**Document segment**

◆ ◆ ◆

“Obstructions that cover”, there’s more

Garmin Camden Rocks

Geez, I’ve got companies (and individuals) sending me screenshots to prove that their charts show the rocks in my harbor! That’s Garmin BlueChart on a PC above. You’ll notice it’s based on the 1:20,000 harbor chart, like the NauticPath I first showed, only the obstructions are clearly marked. (Garmin seems particularly big on this obstruction symbol, keeping them onscreen even as you zoom out). More good news: the rocks also show clearly on Navionics’ and C-Map’s vector charts, and on NOAA ENCs as displayed by Nobeltec and Fugawi, neither of which will even let you turn them off. Dennis Mills, developer of the very able Capn, told me the reason that some software, including his, can turn off the rocks is screwy but official S57/ENC object prioritization. But then, doh!, I discovered that the Capn is not showing the obstructions that cover symbol on at least some of the SoftChart style ENCs it uses, even when in the well-described “Full Navigation Info” mode. Mills was surprised, blamed the software they use to create the ENCs from the NOAA raw data, and signed off “we’re working on it!” I think MacENC is also working on making its rock display more conventional.

At any rate, I think we should all take a careful look at the different electronic chart types we use, perhaps especially the ENCs. Look hard, and send me examples of important details that are missing or badly presented. I doubt that anyone is tracing the paper charts perfectly, and even the paper charts have errors. For more inspiration, check out this C-Map Max image of Camden Harbor. It’s one of the nicest vector displays I’ve seen, and the rocks are right…but where the hell is the Curtis Island Light, the biggest navigation aid in the area? Doh! Have a nice weekend, but don’t completely trust any chart.



C-Map Camden Rocks

 

Ben Ellison

Ben Ellison

Panbo editor, publisher & chief bottlewasher from 4/2005 until 8/2018, and now pleased to have Ben Stein as a very able publisher, webmaster, and editing colleague. Please don't regard him as an "expert"; he's getting quite old and thinks that "fadiddling fumble-putz" is a more accurate description.

3 Responses

  1. MacENC says:

    Problem is (in this case), the S-57 ENC data the rock is not tagged as an obstruction (most are) but instead as “nature of surface” (i.e. what’s the composition of the sea bottom). MacENC uses text to render the nature of surface (i.e. mud, sand, rock, gravel, grass, etc).

◆ ◆ ◆

**Exercise tasks**
a – Which charts or chart displays does the post on Camden Harbor's rocks say show those rocks clearly?
b – Could you carry on the post about Camden Harbor's charted rocks from its last line?
Nothing in the material is needed for working with the post about how electronic charts show the rocks in Camden Harbor.

**Dataset content**
◆ ◆ ◆

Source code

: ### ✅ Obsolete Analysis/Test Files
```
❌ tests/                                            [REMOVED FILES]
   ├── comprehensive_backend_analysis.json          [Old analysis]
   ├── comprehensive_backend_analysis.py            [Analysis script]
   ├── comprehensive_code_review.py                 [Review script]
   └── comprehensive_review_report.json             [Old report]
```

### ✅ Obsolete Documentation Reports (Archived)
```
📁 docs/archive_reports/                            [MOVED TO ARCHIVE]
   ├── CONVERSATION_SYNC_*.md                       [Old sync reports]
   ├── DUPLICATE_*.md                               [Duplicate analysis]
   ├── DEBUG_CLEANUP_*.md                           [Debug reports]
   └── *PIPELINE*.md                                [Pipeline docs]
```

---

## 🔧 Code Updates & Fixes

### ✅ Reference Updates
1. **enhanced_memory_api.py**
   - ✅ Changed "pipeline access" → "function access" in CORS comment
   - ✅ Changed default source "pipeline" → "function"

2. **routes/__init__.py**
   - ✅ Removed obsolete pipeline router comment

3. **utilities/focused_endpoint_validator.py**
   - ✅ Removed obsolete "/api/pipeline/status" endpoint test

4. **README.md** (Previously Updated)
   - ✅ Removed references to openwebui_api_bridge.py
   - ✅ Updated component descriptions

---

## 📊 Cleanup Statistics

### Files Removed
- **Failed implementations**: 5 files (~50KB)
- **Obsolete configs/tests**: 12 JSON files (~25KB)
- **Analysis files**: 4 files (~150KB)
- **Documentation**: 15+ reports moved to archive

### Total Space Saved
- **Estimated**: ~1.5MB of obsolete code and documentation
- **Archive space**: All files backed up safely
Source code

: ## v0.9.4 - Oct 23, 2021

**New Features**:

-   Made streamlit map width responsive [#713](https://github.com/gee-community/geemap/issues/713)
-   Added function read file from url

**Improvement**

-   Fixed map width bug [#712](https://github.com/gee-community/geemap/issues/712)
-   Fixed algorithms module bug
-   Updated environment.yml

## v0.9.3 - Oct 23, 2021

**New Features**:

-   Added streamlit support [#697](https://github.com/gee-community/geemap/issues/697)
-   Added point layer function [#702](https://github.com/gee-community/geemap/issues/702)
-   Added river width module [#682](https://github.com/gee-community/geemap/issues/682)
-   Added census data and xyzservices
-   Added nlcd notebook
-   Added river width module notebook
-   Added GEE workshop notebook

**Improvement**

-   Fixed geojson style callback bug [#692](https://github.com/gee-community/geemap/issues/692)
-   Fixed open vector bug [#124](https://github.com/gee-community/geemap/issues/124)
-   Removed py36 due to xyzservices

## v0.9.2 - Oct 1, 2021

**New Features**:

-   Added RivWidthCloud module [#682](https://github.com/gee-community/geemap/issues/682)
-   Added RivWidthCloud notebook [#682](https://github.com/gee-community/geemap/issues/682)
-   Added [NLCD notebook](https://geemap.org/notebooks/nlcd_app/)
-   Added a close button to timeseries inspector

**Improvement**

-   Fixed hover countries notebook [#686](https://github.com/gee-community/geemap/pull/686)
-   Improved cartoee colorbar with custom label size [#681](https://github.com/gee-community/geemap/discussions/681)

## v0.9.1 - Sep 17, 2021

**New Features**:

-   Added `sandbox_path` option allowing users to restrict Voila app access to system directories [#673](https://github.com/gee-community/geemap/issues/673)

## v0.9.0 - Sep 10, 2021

◆ ◆ ◆

**Numbered answers**
a –
- Garmin BlueChart
- Navionics' vector charts
- C-Map's vector charts
- NOAA ENCs as displayed by Nobeltec
- NOAA ENCs as displayed by Fugawi

b –
    So it is an easy change to make the assumption that any rock that is in shallow water is also an obstruction and as such be rendered with the normal (*) graphic. The downside is that it may not actually be an obstruction, but instead just a rocky bottom.
    As noted before the S-57 ENC specification does not make rules in regards how to render features. Only when features should be rendered are specified.

  2. Ben Ellison Ben Ellison says:

    Hmmm…hard to understand this rational as I’ve just seen 3 other ENC viewing programs all recognize the rocks as (*) rocks. Is there any other viewer aside from MacENC that shows them as “nature of surface” (i.e. nature of bottom surface)? If you are using 3rd party software to interpret raw ENC files, as SoftChart and others do, could the problem be there? There is a serious difference between rocks that uncover and a rocky bottom.

  3. MacENC says:

    Most likley those three viewers use the SevenC’s S-57 ENC reader. MacENC does not use this common reader because they do not offer a Mac version.
    The next release of MacENC (releases come out on a monthly basis – all users receive them at no charge) will show “rocks” (Feature: Nature of Surface) that are in the shallow waters as the standard “*”. Not a big change to make.
    MacENC works directly with the FREE public NOAA ENC data. That is the ENC data is not run through any third party translator. This is much preferred so chart updates are as simple as going to the NOAA ENC site and downloading them.